Menie Grégoire a reçu 100.000 lettres durant sa carrière radiophonique. De femmes principalement et des hommes en mal être vivant dans une société française corsetée dans laquelle elles et ils se sentaient mal à l’aise, dans laquelle leurs libertés étaient bafouées.

Menie Grégoire a redonné le courage, la force et la volonté nécessaire à toutes ces femmes et ces hommes pendant la période des Trente-Glorieuses, via les ondes radiophoniques, pour aller de l’avant, affronter la société, pour aller mieux et vivre dignement.

Elle démarre son émission en 1967, qui va révolutionner la relation avec les auditeurs. Menie Grégoire écoute, sans juger, ses auditrices principalement, les rassure, les questionne et les fait réfléchir. Tous ces gens diront pour la première fois, dans l’anonymat de la radio, tout ce qui était enduré jusque là dans le silence et la solitude, sur tous les thèmes de la société.

Une femme qui a fait évoluer notre société à sa manière et à laquelle il est digne de rendre hommage!

Je me baserai sur le livre “Menie Grégoire, comme une lame de fond” que la journaliste a écrit en 2007 aux Editions Calmann-Lévy.

 

 

Qui était Menie Grégoire?

 

 

Menie Grégoire est née à Cholet le 15 août 1919 et est décédée à Tours le 16 août 2014. Elle fut une journaliste et écrivaine, connue notamment pour avoir officié sur RTL dans son émission de 1967 à 1982, “Allô Menie”.

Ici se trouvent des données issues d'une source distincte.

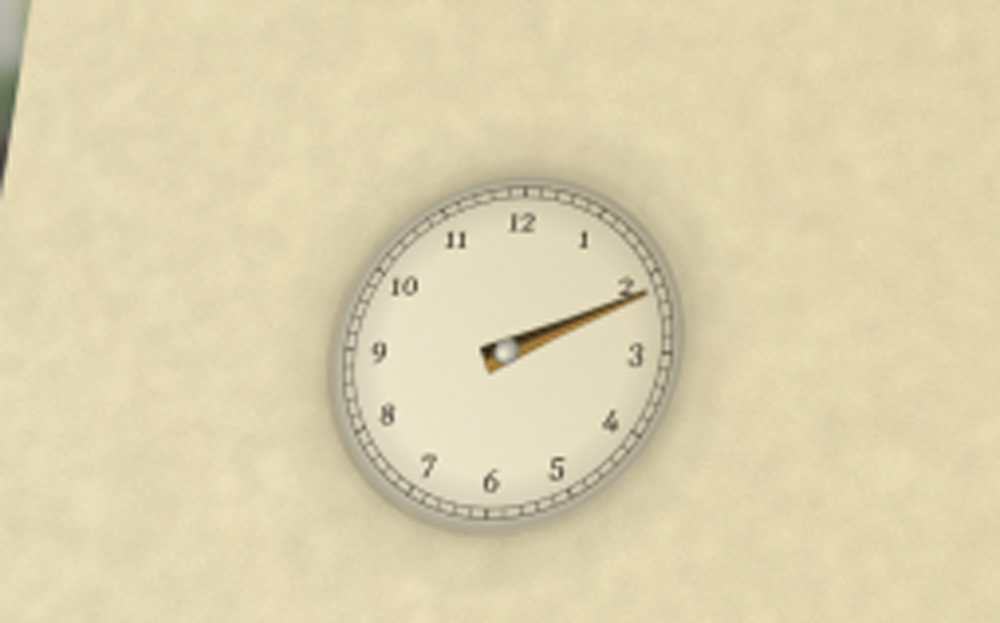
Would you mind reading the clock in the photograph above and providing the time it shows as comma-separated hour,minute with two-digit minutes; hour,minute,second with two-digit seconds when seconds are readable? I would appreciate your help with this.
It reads 2,11
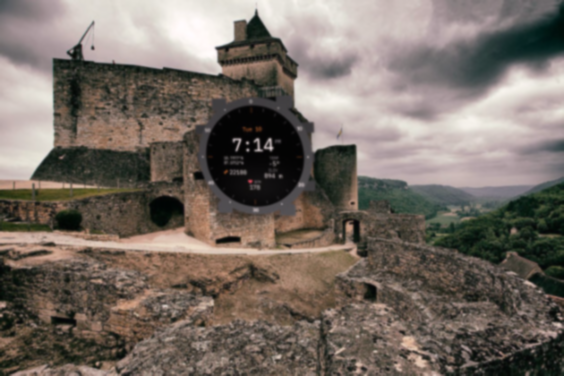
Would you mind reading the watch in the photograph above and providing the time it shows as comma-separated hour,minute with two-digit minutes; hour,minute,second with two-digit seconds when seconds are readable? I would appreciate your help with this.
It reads 7,14
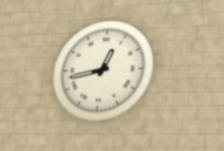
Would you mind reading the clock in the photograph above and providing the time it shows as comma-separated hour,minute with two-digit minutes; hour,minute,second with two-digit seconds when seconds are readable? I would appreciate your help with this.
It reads 12,43
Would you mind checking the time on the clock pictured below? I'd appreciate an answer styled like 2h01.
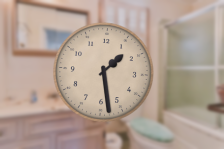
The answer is 1h28
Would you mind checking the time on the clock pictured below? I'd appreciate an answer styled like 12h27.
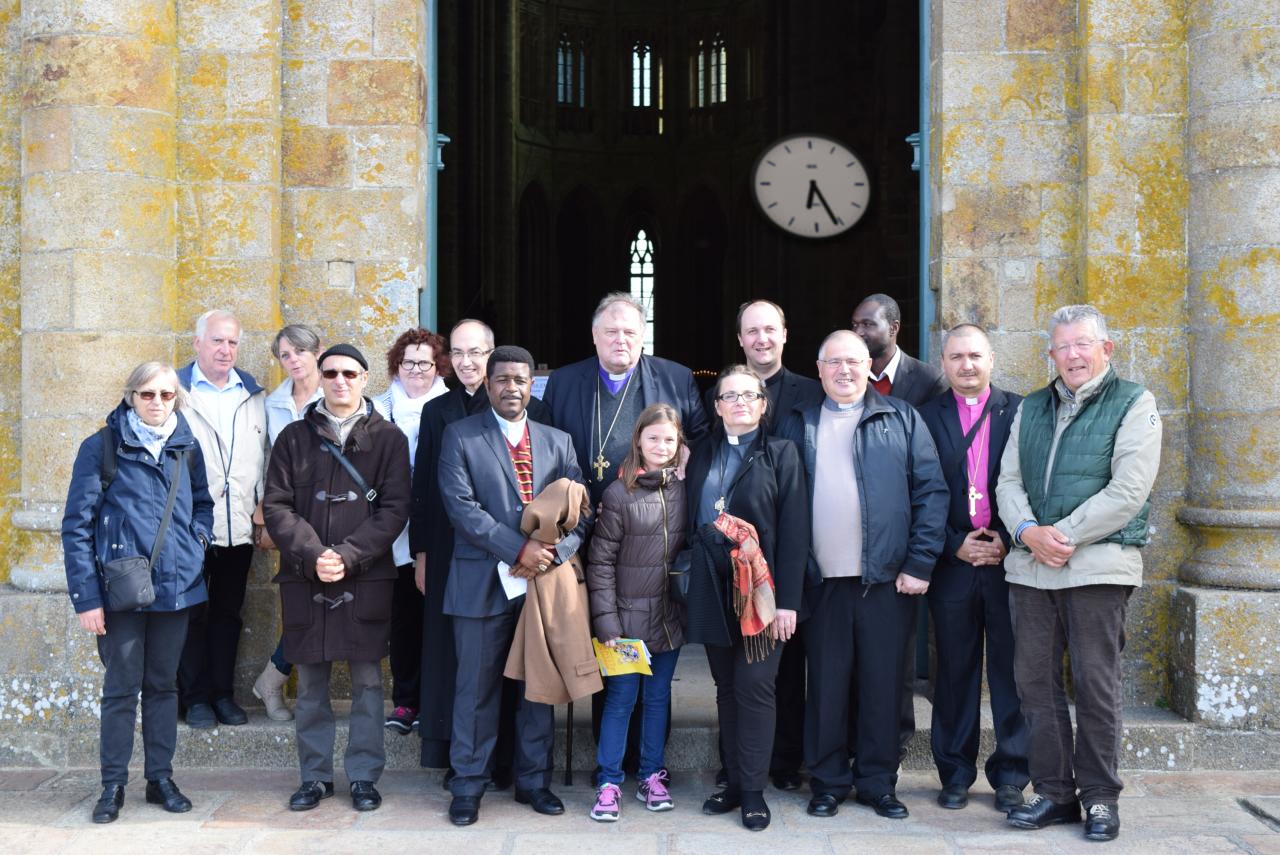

Grâce à ses émissions, elle a sondé les cerveaux et les cœurs d’une France profonde, qui, malgré les avancées de toutes sortes, n’allait pas si bien que ça à l’époque. Soit dit en passant, la société française va-t-elle mieux de nos jours?

Menie Grégoire a livré à ses auditeurs, de façon passionnante et émouvante, l’intimité des Français et des Françaises qui lui faisaient confiance, à une époque où parler de ses problèmes était mal vu, où les non-dits régnaient en maître dans le silence le plus total au cœur des familles.

Au départ, quand Menie Grégoire a commencé sur les ondes, elle ne s’était pas imaginé un seul instant que son émission aurait un succès aussi retentissant, à tel point que nous en parlons encore aujourd’hui.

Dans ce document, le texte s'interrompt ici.